What does it do? It lets you, group users, by when they first engaged with your site and then compare them over time to see how their behaviors change. For instance, if you have a lot of new users who leave after the first page, that might give you insight into what you need to improve on your homepage. If they leave after two pages, you might want to look into how relevant your content is.
Google Analytics’ cohort analysis is one of the most commonly used features for this purpose. It provides insight into the retention and engagement rates of your users over time, which can help you identify trends that may be impacting your overall performance and determine where improvements need to be made.

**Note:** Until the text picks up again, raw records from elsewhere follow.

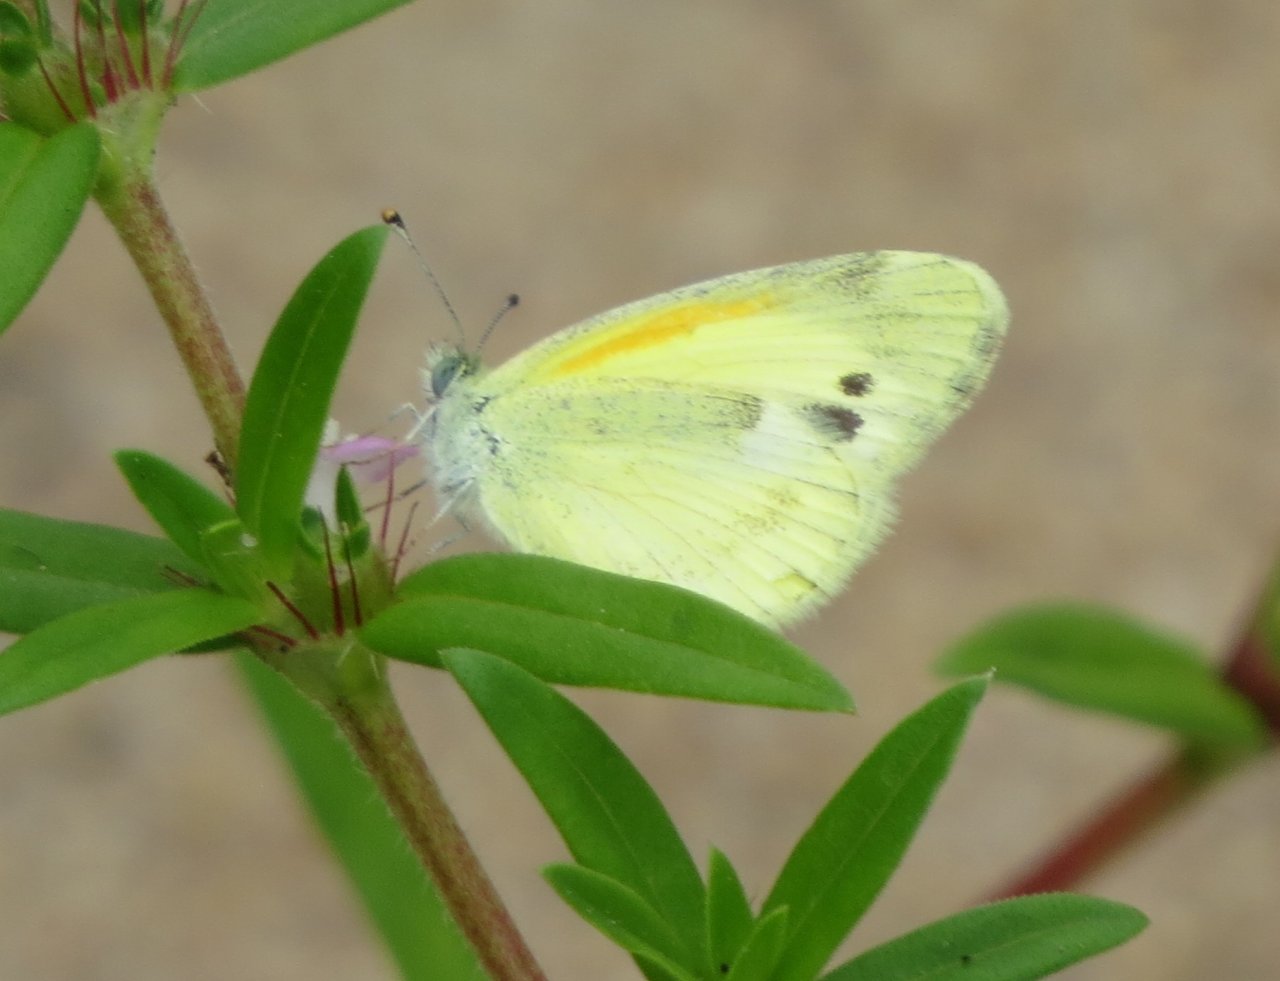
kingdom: Animalia
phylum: Arthropoda
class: Insecta
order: Lepidoptera
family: Pieridae
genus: Nathalis
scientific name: Nathalis iole
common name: Dainty Sulphur
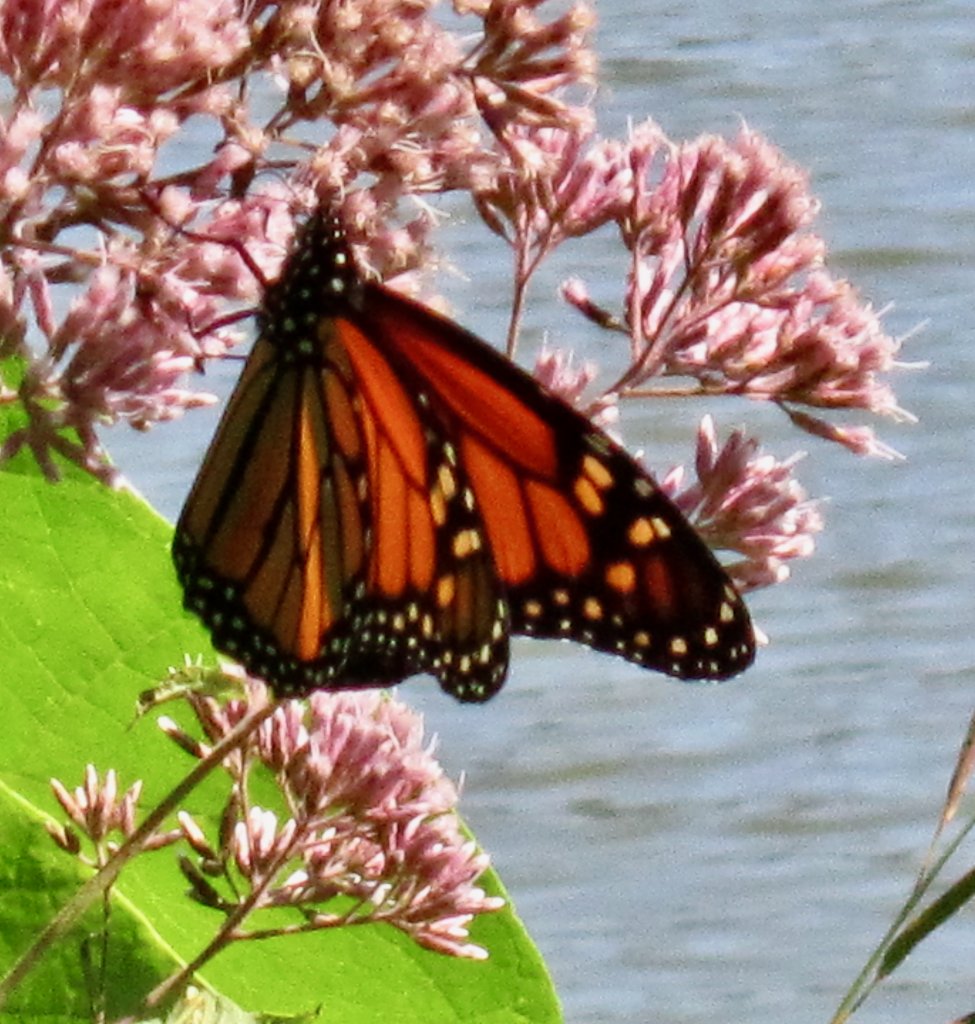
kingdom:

If you need to evaluate how your campaign is performing or want to analyze specific cohorts, analytics tools can provide insight into areas like acquisition and retention. If you’re looking to really dig into user behavior and see how people are interacting with your platform, cohort analysis tools are a great place to start. You could imagine using them for A/B testing different UI elements or product changes to get a better understanding of why certain variations may indeed be better.
Cohort analysis is one of the most powerful, but under-utilized, tools in a marketer’s arsenal. It’s consistently under-rated, under-used, and misunderstood by many marketers. In some ways it’s understandable; it does have its caveats. But the data speaks for itself: the benefits of the tool far outweigh any drawbacks, and using this kind of analysis correctly can provide marketers with powerful insights that help them make more informed decisions about their marketing budget and plan.